┌────────

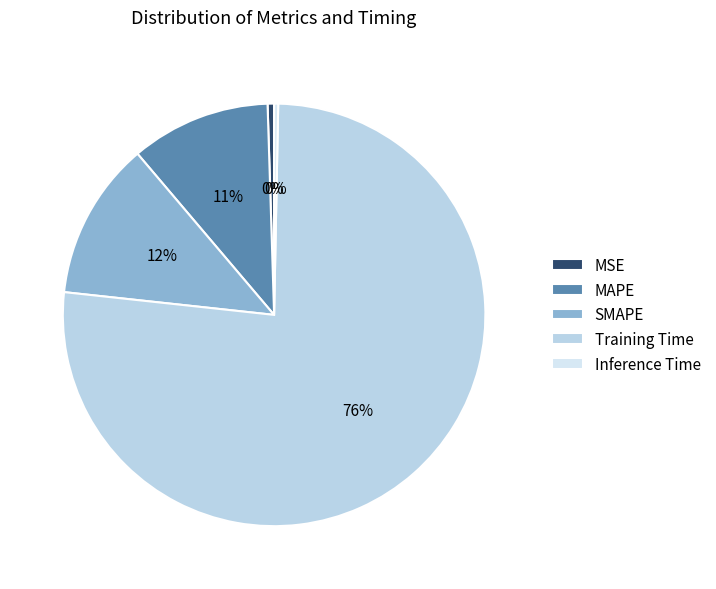

Is there any slice that represents more than half of the pie?

Yes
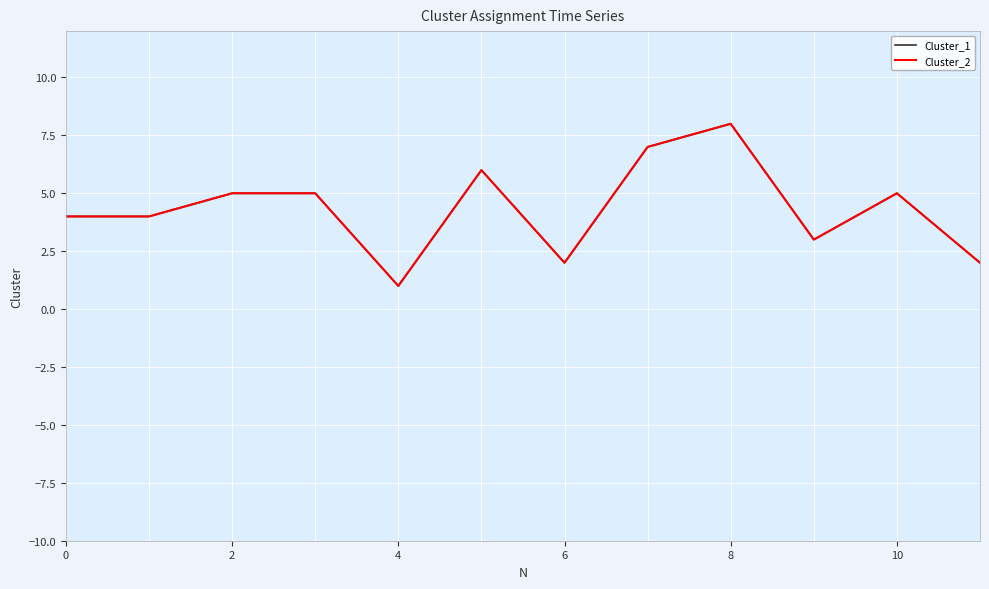

Does the chart display data point markers on the line(s)?

No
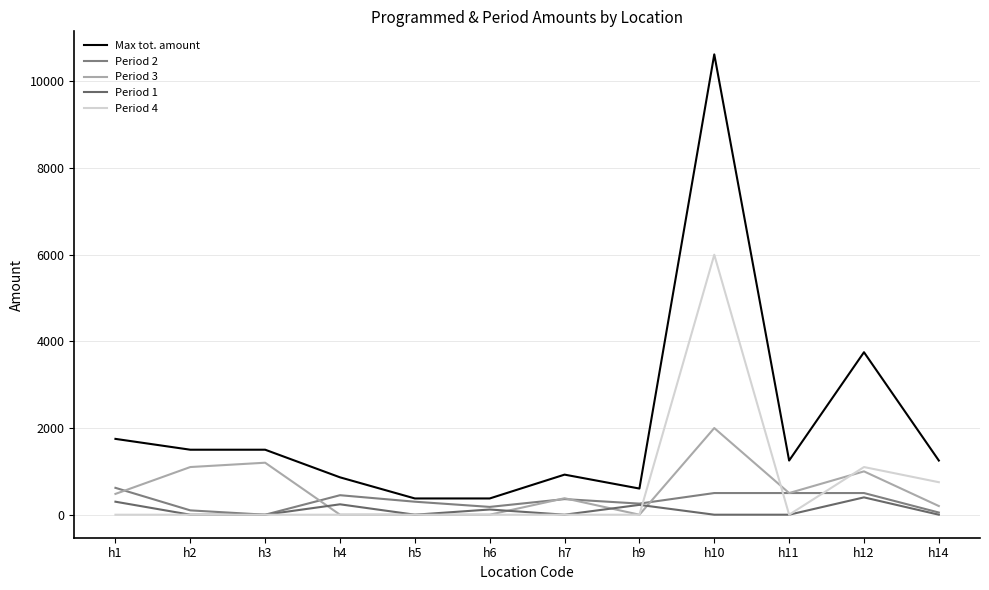

What is the greatest value displayed?

10625.0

└────────

• [TO DO]
Gather every line of the material above that contains the word "point", and copy each such line in full.

• [EXERCISE SOLUTION]
Does the chart display data point markers on the line(s)?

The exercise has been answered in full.